Richard became aware that drought conditions were even worse in neighboring Shanxi province, which at that time was virtually unknown to foreigners. In early 1878, Richard journeyed to Shanxi. His "famine diary" described conditions. "That people pull down their houses, sell their wives and daughters, eat roots and carrion, clay and leaves is news which nobody wonders at...The sight of men and women lying helpless on the roadside, or if dead, torn by hungry dogs and magpies [and] of children being boiled and eaten up is so fearful as to make one shudder." Shanxi was the most seriously impacted province in the famine, with an estimated 5.5 million dead out of a total population of 15 million people. Remote and inaccessible rural districts suffered most.

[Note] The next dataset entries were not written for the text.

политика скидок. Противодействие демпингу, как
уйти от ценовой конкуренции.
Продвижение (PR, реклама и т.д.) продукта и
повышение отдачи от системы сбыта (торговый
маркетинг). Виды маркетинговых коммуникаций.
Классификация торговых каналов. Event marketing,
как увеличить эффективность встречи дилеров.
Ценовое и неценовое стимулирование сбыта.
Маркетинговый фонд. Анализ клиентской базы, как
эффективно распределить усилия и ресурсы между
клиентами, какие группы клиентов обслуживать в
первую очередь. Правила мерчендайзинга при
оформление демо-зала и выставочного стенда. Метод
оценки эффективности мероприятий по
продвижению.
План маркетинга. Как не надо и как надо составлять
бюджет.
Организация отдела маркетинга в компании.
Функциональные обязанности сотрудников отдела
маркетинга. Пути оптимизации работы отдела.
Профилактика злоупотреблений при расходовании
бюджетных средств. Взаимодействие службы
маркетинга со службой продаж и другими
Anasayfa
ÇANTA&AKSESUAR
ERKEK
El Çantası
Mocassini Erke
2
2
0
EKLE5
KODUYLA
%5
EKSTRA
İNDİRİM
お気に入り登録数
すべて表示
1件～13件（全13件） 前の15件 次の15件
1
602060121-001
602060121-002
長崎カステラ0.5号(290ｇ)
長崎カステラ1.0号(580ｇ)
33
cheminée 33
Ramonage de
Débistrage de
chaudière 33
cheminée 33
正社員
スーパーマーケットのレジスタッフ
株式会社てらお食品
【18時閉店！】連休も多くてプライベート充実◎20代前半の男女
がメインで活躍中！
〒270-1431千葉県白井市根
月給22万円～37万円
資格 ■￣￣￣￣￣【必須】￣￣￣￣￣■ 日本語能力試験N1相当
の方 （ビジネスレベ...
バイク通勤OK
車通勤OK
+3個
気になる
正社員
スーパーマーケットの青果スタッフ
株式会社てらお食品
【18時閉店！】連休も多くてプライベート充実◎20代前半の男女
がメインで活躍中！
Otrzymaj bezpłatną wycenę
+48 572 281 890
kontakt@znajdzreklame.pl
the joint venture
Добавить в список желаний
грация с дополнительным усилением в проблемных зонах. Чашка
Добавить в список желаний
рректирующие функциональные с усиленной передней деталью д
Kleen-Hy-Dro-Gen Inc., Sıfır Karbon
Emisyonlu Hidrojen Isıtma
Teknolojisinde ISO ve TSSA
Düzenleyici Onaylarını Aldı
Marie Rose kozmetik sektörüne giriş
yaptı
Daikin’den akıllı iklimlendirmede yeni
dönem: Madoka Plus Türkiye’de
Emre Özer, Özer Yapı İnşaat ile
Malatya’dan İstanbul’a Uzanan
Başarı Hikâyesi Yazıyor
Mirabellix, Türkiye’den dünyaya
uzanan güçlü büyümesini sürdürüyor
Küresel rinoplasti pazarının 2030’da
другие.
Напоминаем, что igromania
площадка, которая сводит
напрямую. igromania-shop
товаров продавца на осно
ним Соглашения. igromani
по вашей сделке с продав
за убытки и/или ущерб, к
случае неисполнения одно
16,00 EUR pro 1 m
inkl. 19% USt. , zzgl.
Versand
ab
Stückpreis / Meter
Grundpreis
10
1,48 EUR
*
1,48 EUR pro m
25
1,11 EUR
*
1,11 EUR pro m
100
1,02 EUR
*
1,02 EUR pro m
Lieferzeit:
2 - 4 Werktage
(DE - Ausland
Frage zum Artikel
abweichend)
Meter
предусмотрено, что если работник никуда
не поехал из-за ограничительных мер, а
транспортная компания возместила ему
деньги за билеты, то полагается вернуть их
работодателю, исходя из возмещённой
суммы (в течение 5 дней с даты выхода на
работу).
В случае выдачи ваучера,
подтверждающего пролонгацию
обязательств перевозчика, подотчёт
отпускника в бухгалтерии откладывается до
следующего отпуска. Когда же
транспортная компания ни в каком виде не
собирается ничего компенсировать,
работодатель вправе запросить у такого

To combat the famine, an international network was set up to solicit donations, most of which came from England and foreign businesses in China. These efforts brought in 204,000 silver taels, the equivalent of $7–10 million in 2012 silver prices. The Roman Catholics raised at least 125,000 taels (about $5 million) and their greater physical presence in the famine area permitted them to work effectively at the local level. More than 40 Roman Catholic and 31 Protestant missionaries administered the relief efforts in the field, which helped about 3.4 million people in Shanxi alone. The Protestants included Arthur Henderson Smith and William Scott Ament, who would later achieve prominence. Three Protestant missionaries died of disease, probably typhus, which was rampant in the famine area.
The Qing government, Chinese philanthropists, and businessmen also responded to the famine, raising funds with an illustrated pamphlet titled "Pictures to Draw Tears from Iron". There was rivalry between the foreign and Chinese relief efforts. The Chinese feared the missionaries would use their famine work to spread Christianity and to adopt and Christianize orphaned children. They raised large sums of money to establish orphanages and to redeem women and children who had been sold into slavery. While most foreign relief focused on Shanxi, the private Chinese effort was mostly in Henan, whose people they believed to be fiercely anti-foreign, and Shandong.
In June 1879, heavy rains began to fall in much of the famine area, and with the harvest that fall, the worst of the famine was over. However, many rural areas had been depopulated by starvation, disease, and the migration of destitute people to urban areas. To the foreigners, the huge loss of life during the famine was due to the "backwardness" of China and the inefficiency and corruption of the Qing government. The famine made Chinese, in the words of one scholar, increasingly aware of their "material inferiority and insulted cultural pride", increasing their dissatisfaction with the Qing. The Protestant missionaries believed their work during the famine would establish good will among the Chinese for foreigners and open up opportunities for missionary work. Missionaries, including the Oberlin Band, began to work in sizable numbers in Shanxi province after the famine.